The recommendations also call for a separate review of women’s football as well as suggesting ways to improve player welfare and promote diversity.
How will this affect Blues?
If the existing owners are still here when this is introduced it gives fans another tool to put pressure on the owners. All existing owners will be subject to the new owners’ test and source of funds investigation with the highest risk owners being the first to be scrutinised. Blues Trust is pushing that Blues owners are in that first category. The creation of the IREF also gives us a proper independent regulator to raise our issues with rather than the EFL with its vested interests. Additionally, the potential new security of tenure property rights will help further protect the stadium.
Beyond that the FLR will help ensure that the owners (whoever they are) run the club in a good way and, hopefully, encourage better quality of owners.
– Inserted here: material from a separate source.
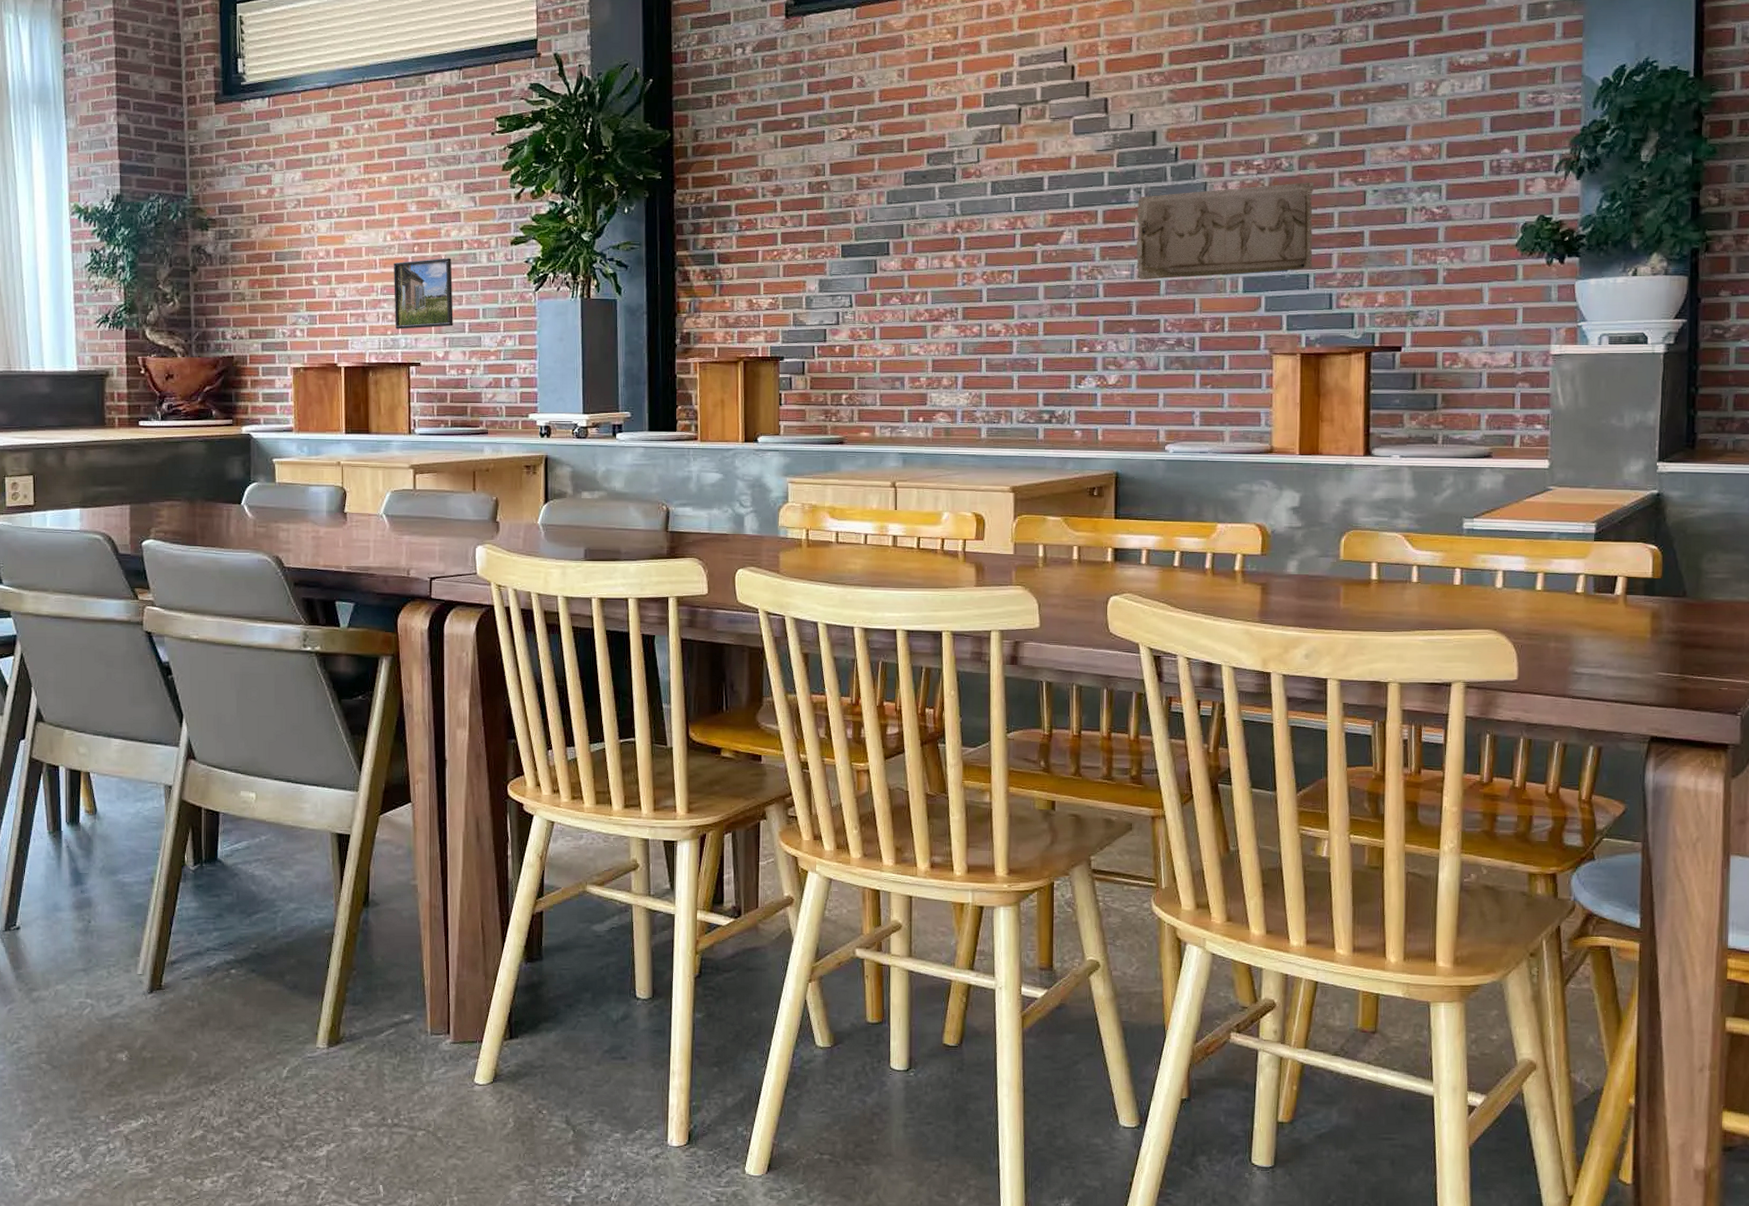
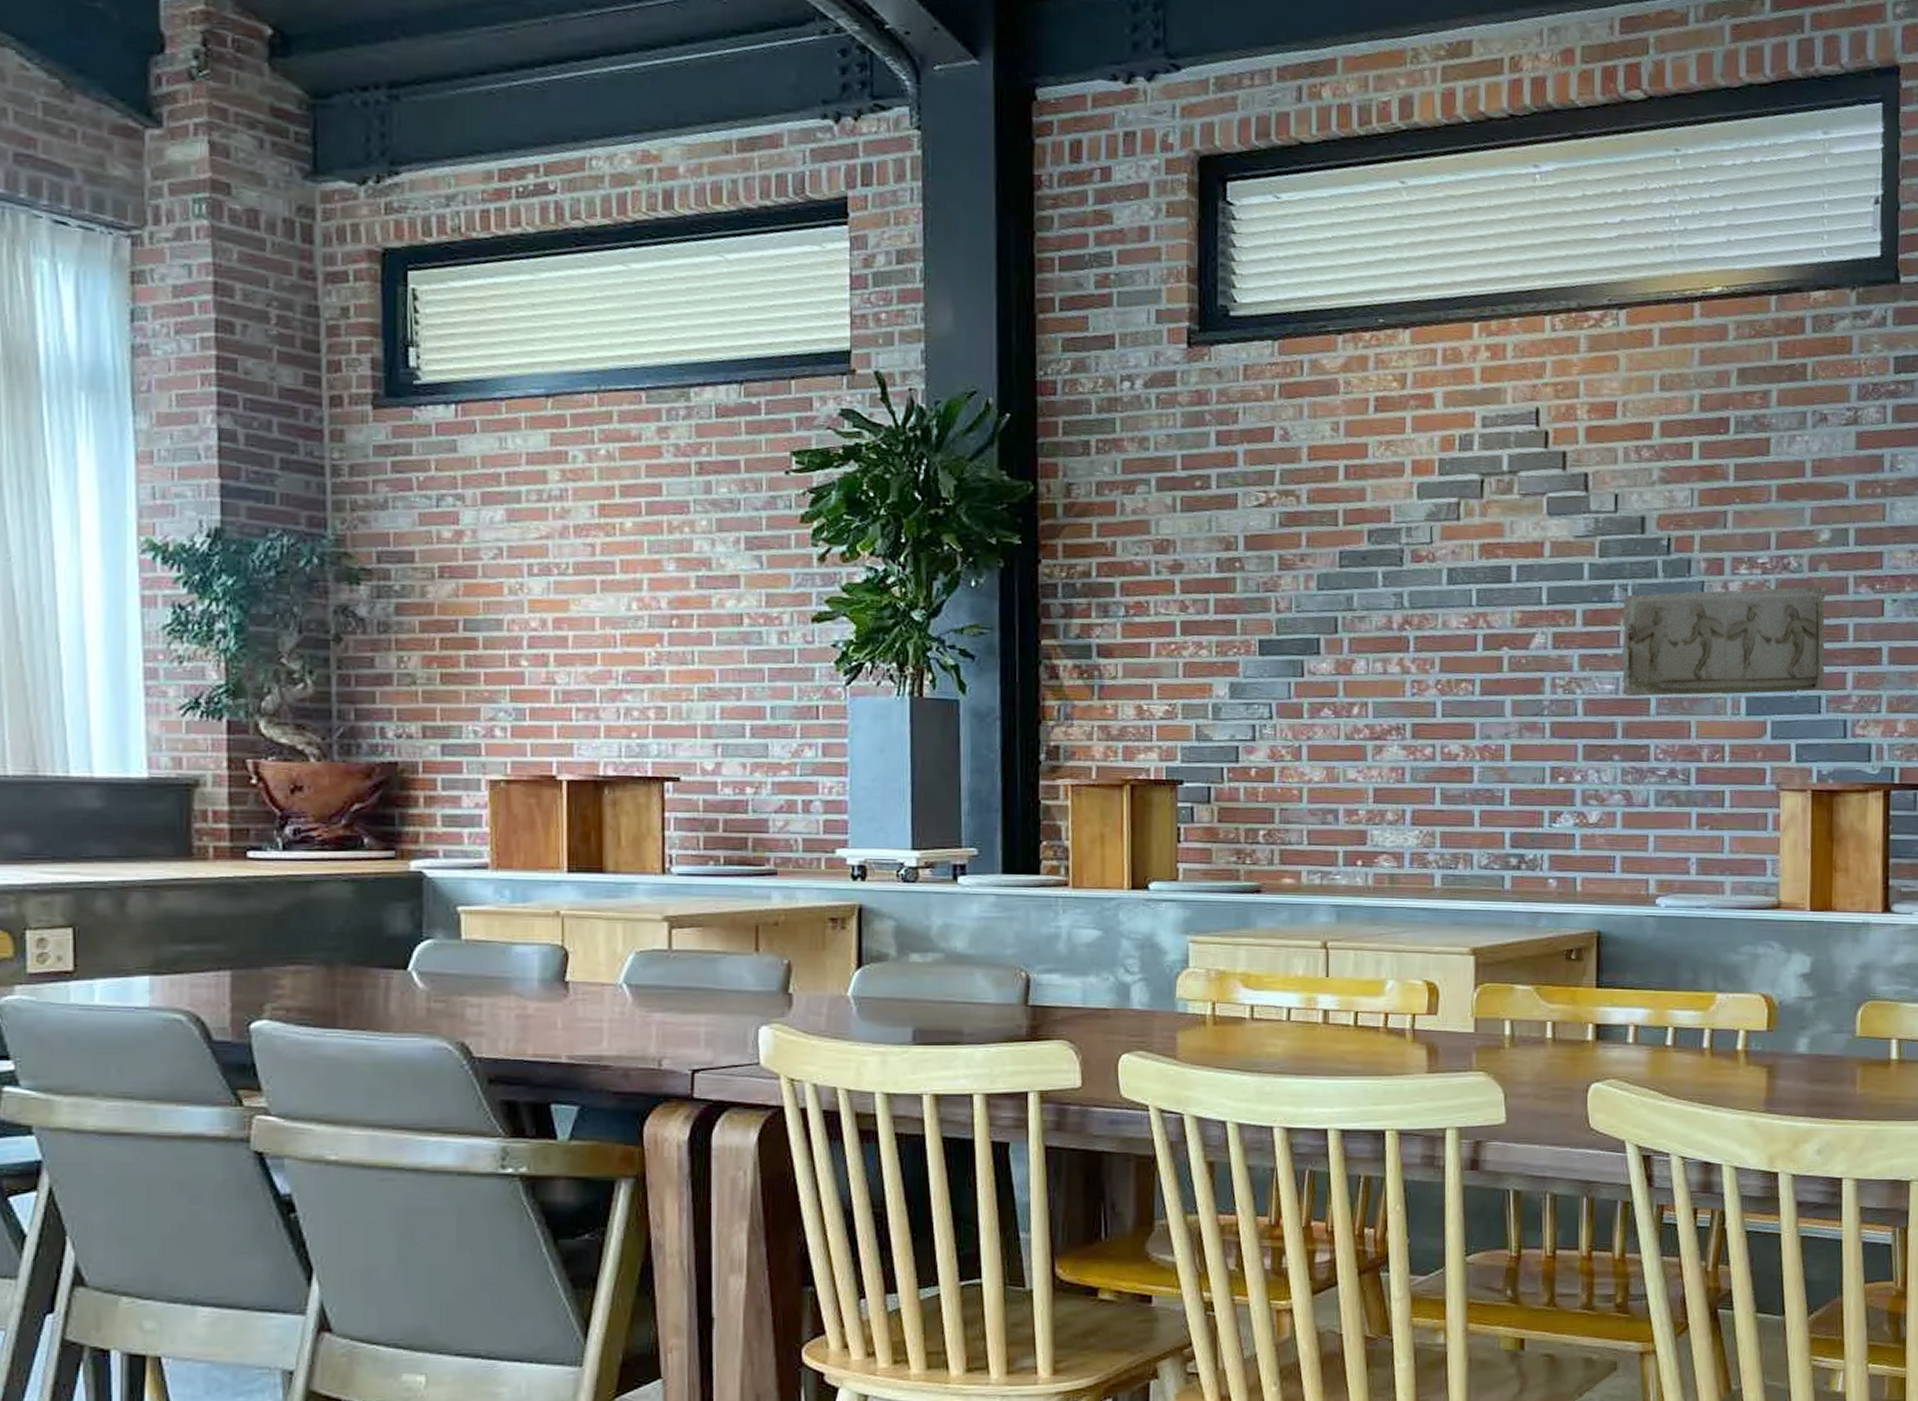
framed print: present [394,258,453,329] -> none [641,636,729,731]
If we get new owners there is no guarantee that they will be good for the club – look at the owners we had over the last 50 years, only 2 out of the 6 managed to get us promoted to the top flight. The FLR recommendations would enable much greater scrutiny of owners and their sources of funds and ensure the club is run sustainably – thereby avoiding many of the issues we have seen over the last 10 years. It will also allow fans to have greater visibility of the club’s intentions and a greater say in the running of the club. Given Blues position any fairer distribution of revenue is likely to advantage Blues and make them relatively more competitive.
The FLR is crucial if we want confidence about getting better quality owners and the club being run well.
What happens next?
The Government is expected to put the proposed legislation in the next Queen’s speech for consideration by Parliament around May. Meanwhile vested football interests – particularly the Premier League and some of its clubs – are already trying to water down the recommendations.
We have been in discussions with the Football Supporters Association (FSA) about the next steps. They are planning a coordinated national campaign around the end of February to promote the FLR and encourage the government to commit to putting it in the Queen’s speech in undiluted form. The Trust has prepared a template letter for fans, that highlights Blues plight, to send to their MPs as part of this campaign and will be releasing it once the full details of the FSA campaign are announced to maximise its effectiveness. Meanwhile the Trust will be publishing a series of articles giving a bit more detail about some of the main measures in the FLR.